» Quoted passage
####################
Rabbi Nochum Partzovitz (he: נחום פרצוביץ) (died November 26, 1986) was a rabbi and Rosh Yeshiva of Yeshivas Mir and is known worldwide for erudite explanations of Talmudic topics.

Biography
Partzovitz was born in Trakai, Poland to its Chief Rabbi, Rabbi Aryeh Tzvi Partzovitz. Rabbi Aryeh Tzvi was a grandson of the posek of Vilna, Rabbi Shlomo HaKohen and son-in-law to Rabbi Nochum Greenhouse.

As a young boy, Partzovitz was reputed to have been so eager to engage in Torah study that he would run to cheder in the morning barefoot because putting on shoes took up too much time.

Rabbi Partzovitz learned from an early age in the Baranovich Yeshiva under the leadership of Rabbi Elchonon Wasserman and Rabbi Dovid Rappaport. However, when he reached the age of thirteen, the yeshiva's administration decided that his level of Talmudic study was too advanced for their school, so he was sent to learn under Rabbi Boruch Ber Leibowitz.
####################
» Raw data
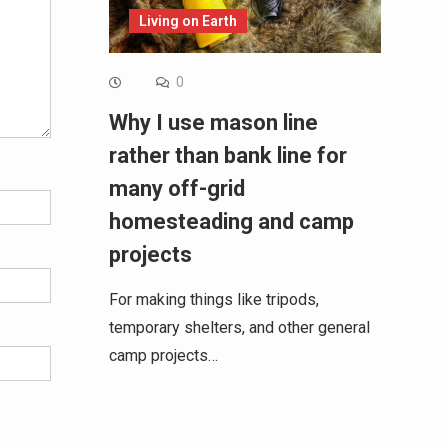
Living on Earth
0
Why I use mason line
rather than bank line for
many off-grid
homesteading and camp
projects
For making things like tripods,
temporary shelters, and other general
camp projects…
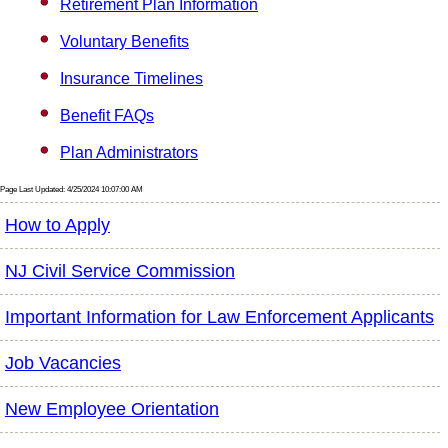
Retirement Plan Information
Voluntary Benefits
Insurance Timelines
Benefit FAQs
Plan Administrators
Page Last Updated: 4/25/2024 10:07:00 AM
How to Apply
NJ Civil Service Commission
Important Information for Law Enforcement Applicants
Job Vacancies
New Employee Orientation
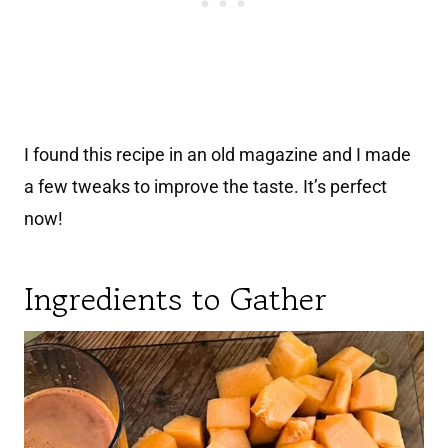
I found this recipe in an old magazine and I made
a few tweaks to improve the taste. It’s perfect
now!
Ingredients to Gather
####################
» Brief A
In the Partzovitz biography, where was he born?
» Brief B
From the Partzovitz biography, return the exact passage beginning with "As a young boy, Partzovitz" and ending with "Boruch Ber Leibowitz.".

» Worked solution A
Trakai, Poland

» Worked solution B
As a young boy, Partzovitz was reputed to have been so eager to engage in Torah study that he would run to cheder in the morning barefoot because putting on shoes took up too much time.

Rabbi Partzovitz learned from an early age in the Baranovich Yeshiva under the leadership of Rabbi Elchonon Wasserman and Rabbi Dovid Rappaport. However, when he reached the age of thirteen, the yeshiva's administration decided that his level of Talmudic study was too advanced for their school, so he was sent to learn under Rabbi Boruch Ber Leibowitz.